The 2021 UK ruling to decommission unabated coal spurred investment into technologies like bioenergy carbon capture and storage (BECCS) and hydrogen. This is a technological shift that could be paralleled in the US. If BECCS is an abatement method of choice, developers could capitalize on a second revenue stream, derived from the voluntary market, to make the project economically viable. Careful carbon accounting would be needed to ensure the process truly qualifies for a carbon offset.
This rule will no doubt spur significant opposition: lawsuits will immediately target and possibly stall the EPA’s final power-plant emissions rules, and their leisurely timeline – less aggressive than the Biden Administration’s 2035 target for 100% clean power – ensures that market factors will remain the primary driver of fossil-fuel-plant shutdowns.

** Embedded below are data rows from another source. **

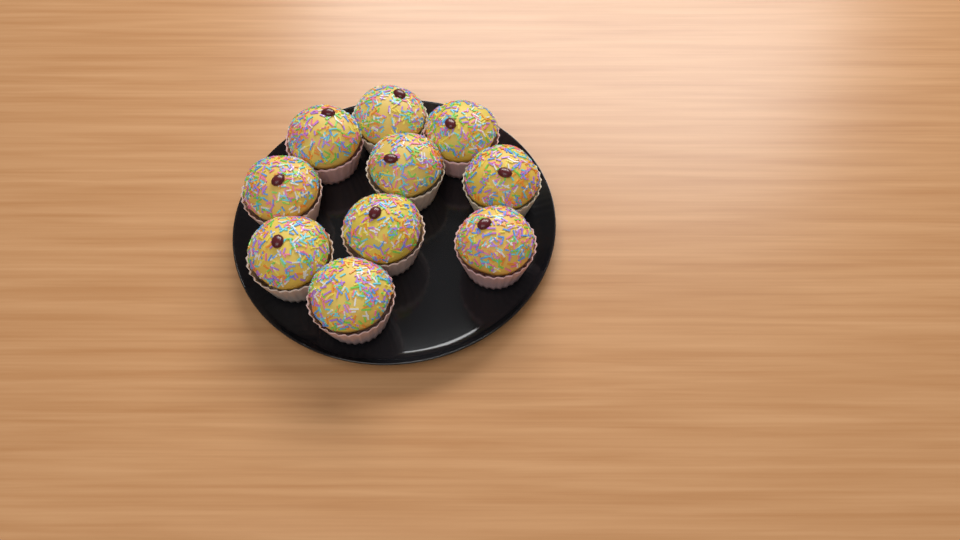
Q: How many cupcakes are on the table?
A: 10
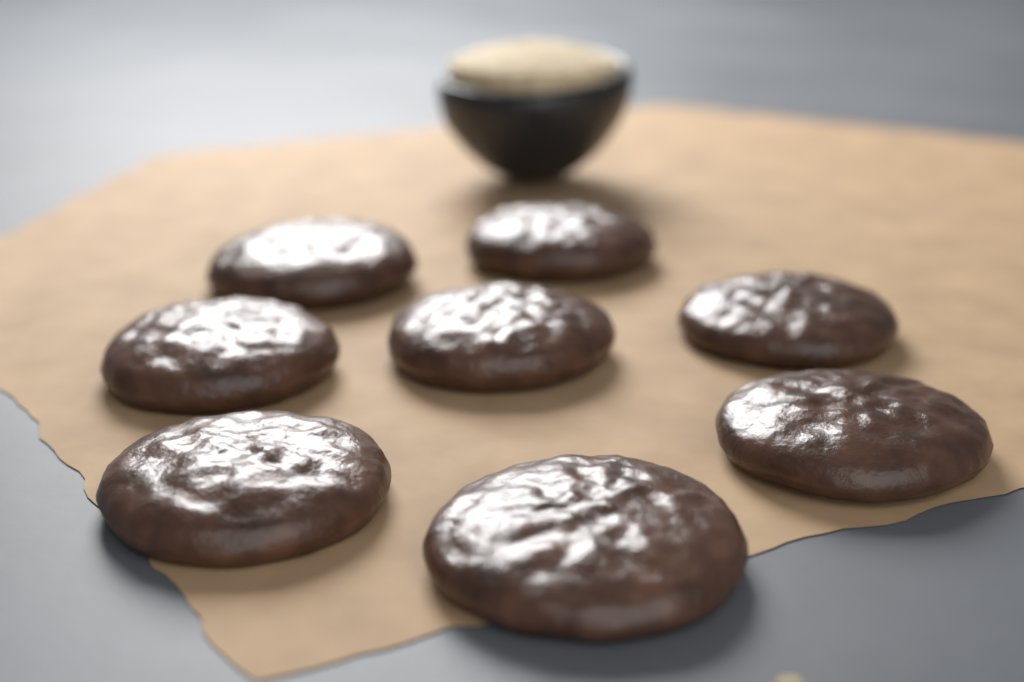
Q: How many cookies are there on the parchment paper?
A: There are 8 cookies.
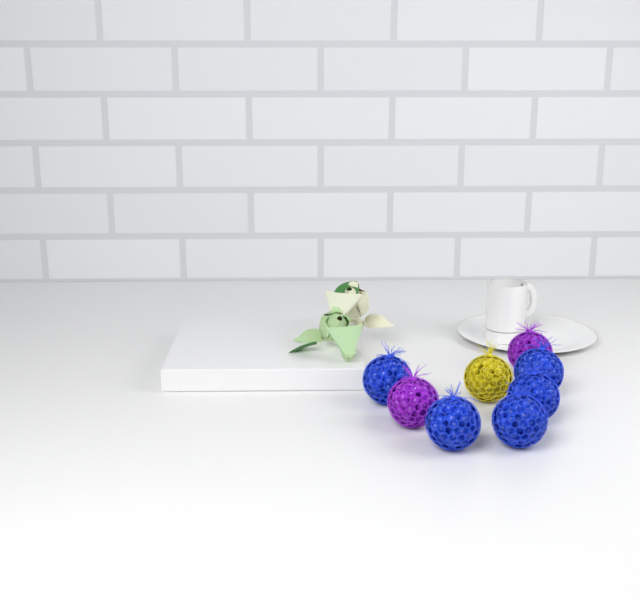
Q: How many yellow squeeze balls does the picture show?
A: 1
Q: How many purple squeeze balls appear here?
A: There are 2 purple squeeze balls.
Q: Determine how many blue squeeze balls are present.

Over 50GW of coal generation, roughly a quarter of the US fleet, is scheduled to retire by 2029 regardless. But the years of regulatory uncertainty this rule creates will only strengthen the market case for switching from increasingly risky fossil-fuel assets to renewables sooner rather than later, especially since this is only one among many EPA rules – many based on well-established EPA programs and authorities – designed to force fossil-fuel plants to cut pollution or shutter.
Assuming no plant closures are duplicative between rules, the EPA already projects that its regulations will drive up to 18.5GW in additional coal retirements by 2030, even if fossil-fuel greenhouse gas restrictions never go into effect. Some of these rules may be struck down, but it’s unlikely that all will. Together, they send a powerful signal that the end of coal power is near.